**Text segment**
========================================================================

I'm hoping you all might be able to help me out with an assignment for school. Basically, I have to write another Canto for Dante's _Inferno_ (well, that's just a third of it), featuring a sin that he doesn't use in it. I'm not sure if this would work, but I would like to work with the "bartering with the devils" stories in folklore and musicians in particular. I know that there are such stories, but besides "The Devil Went Down to Georgia" I can't think of any others. And he doesn't count because he won that contest. Does anyone know of any other stories that might be helpful here?


many thanks,

jill

cpe
Unregistered User
(11/21/02 10:53:13 pm)
dante
I think that would make a great canto. try faust and mephisopheles.

Also remember Dante wrote about the circle of hell that contained those who had received "too much love."

all best
cpe

swood
Unregistered User
(11/22/02 6:47:57 am)
The Devil you know ...
One of the things I love about the insufferable Dante is that many of the punishments and places in his Inferno were invented for people he knew.

Personally, I would add a layer for teachers who willfully misinform their students.

Also is there a section for incessant whiners?

Sarah

Laura McCaffrey
Registered User
(11/22/02 7:02:40 am)
Re: The Devil you know ...

========================================================================

**Exercise aim**
Please extract the section of the Dante's Inferno forum thread starting at "Also remember Dante" and ending at "misinform their students.", copied word for word.

**Raw data**
========================================================================

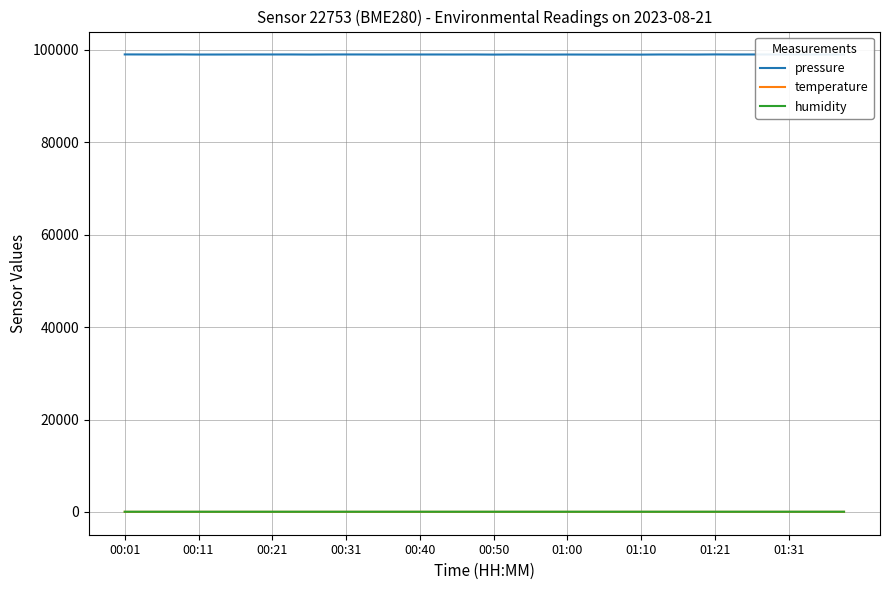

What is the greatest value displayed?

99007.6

========================================================================

**Answer space**
Also remember Dante wrote about the circle of hell that contained those who had received "too much love."

all best
cpe

swood
Unregistered User
(11/22/02 6:47:57 am)
The Devil you know ...
One of the things I love about the insufferable Dante is that many of the punishments and places in his Inferno were invented for people he knew.

Personally, I would add a layer for teachers who willfully misinform their students.